The assessments will start from information that is commonly available about medicines today. In addition, registered firms would be required to provide information about their sales directly to the HIF, and will pass on such requirements to their distributors. At the same time, the registrant would have a strong incentive to provide comparative data on its product’s effectiveness relative to others, since this would provide evidence for payments from the HIF.
Incentives for Global Health is currently developing the health impact assessment methodology with a multidisciplinary team of experts. (top)
Health Metrics like QALYs have a lot of methodological problems. How will the HIF solve them?
We recognize that there is no perfect metric for health or disease and no perfect algorithm for health impact assessment, and that any such assessment will inevitably rely on imperfect data. Perfection, however, is not the relevant standard. What matters is that pharmaceutical firms should have strong new incentives to deliver health improvements (and no strong new incentives to try to capture HIF rewards without health impact). HIF assessment must be sound enough so that the best strategy for firms to capture HIF rewards is to deliver health improvements. With a substantial investment in data collection and analysis, much larger than any national health system’s to date, the HIF would be in a position to make its assessments sufficiently consistent and reliable to ensure that payments were allocated fairly between registrants on the basis of health impact, and would thus provide meaningful incentives to innovators to develop products with large health impact. (top)
How is the HIF different from other global health efforts, such as prize funds or advance market commitments?
The HIF can be seen as a kind of comprehensive Advance Market Commitment (AMC) that addresses effectively the problems encountered by AMCs and prize funds. (top)
What is the HIF's stance on compulsory licensing?
Nothing in the Health Impact Fund proposal is intended to deny the right of countries to issue compulsory licenses. However, for HIF-registered products, prices would already be low and there would generally be little point in issuing a compulsory license. For HIF-registered products, there would be low prices and the patentee would be obtaining a reward based on the health benefits of the product. (top)
Is the HIF mandatory? Will the HIF replace traditional pharmaceutical research and development funding?

#### Exercise set
a – Decide whether each statement agrees with the text on the Health Impact Fund, answering yes or no and quoting the deciding words of the text. (i) Registered firms would have to report their sales directly to the HIF. (ii) The HIF proposal is meant to stop countries from issuing compulsory licenses. (iii) The text holds that a perfect metric for health exists.
b – Extend the text on the Health Impact Fund, beginning right after its final sentence.

[Collected data]
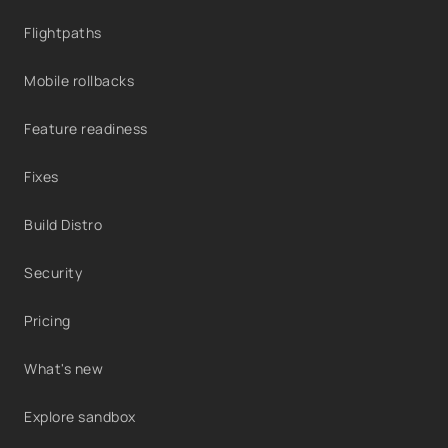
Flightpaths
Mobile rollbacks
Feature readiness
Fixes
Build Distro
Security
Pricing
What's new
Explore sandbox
...
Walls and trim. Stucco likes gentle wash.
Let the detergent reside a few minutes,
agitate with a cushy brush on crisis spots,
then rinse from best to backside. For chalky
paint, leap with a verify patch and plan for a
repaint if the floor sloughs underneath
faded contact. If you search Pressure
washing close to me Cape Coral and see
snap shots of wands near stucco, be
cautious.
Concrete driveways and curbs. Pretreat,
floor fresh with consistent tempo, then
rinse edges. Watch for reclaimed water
--
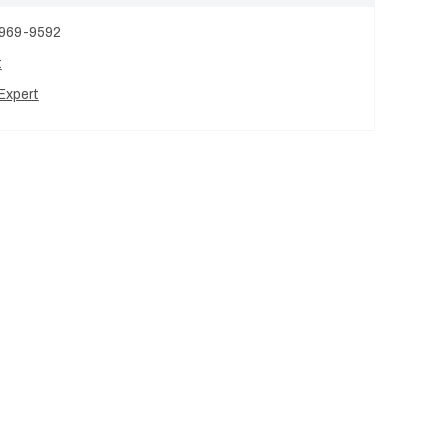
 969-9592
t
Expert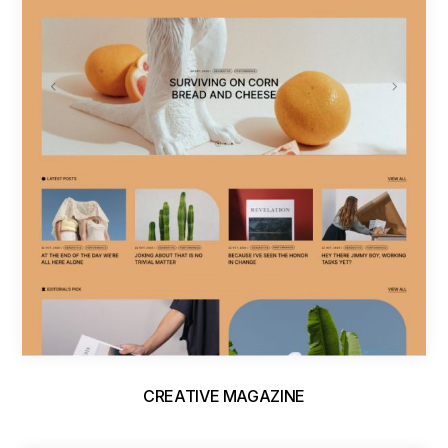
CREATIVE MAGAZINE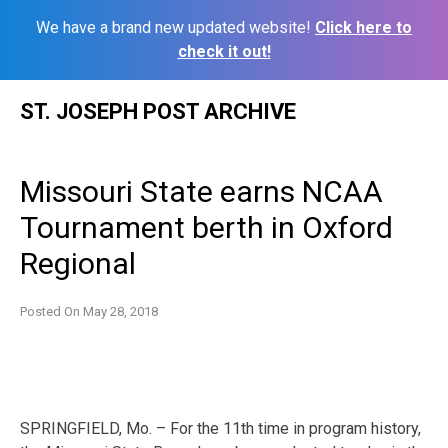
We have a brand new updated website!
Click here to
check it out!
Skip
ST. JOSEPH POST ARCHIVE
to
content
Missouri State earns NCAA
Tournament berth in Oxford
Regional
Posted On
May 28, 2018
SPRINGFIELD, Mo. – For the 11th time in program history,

#### Responses in order
a –
(i) Yes: "registered firms would be required to provide information about their sales directly to the HIF"
(ii) No: "Nothing in the Health Impact Fund proposal is intended to deny the right of countries to issue compulsory licenses."
(iii) No: "there is no perfect metric for health or disease"

b –
No. Registering medicines with the Health Impact Fund will be purely voluntary. The HIF will be a complement to the current system, not a replacement. Companies will keep their patent rights and will only choose to register products with the HIF that are not profitable under the current system, but that would be profitable when payment is based on health impact. (top)
Will the HIF pay for clean water, mosquito nets, and other nonpharmaceutical health improvements?
At this stage, the HIF proposal will only directly reward new pharmaceutical products. The provision of clean water, mosquito nets, improved sanitation, and off-patent medicines, among many others, can be extremely cost-effective health interventions. But the HIF proposal is politically realistic. Experience over many decades has shown that the world’s governments are not prepared to spend tens of billions of dollars on clean water or nutritious food supplements. In order to be politically sustainable over the long term, proposals like the HIF need to both protect the poor and provide business opportunities for large corporations. By aligning with the powerful interests of the pharmaceutical and biotechnology industries, the HIF has better prospects for success.
That said, there are two important qualifications to this limitation. The first is that the HIF will not “directly” reward nonpharmaceutical interventions. But by providing incentives to address the so-called last-mile problem, the HIF will reward companies that address the background limitations that limit the effectiveness of their medicines. The second is that the HIF is scalable. Once it proves successful in practice, the HIF can be expanded to cover other products. (top)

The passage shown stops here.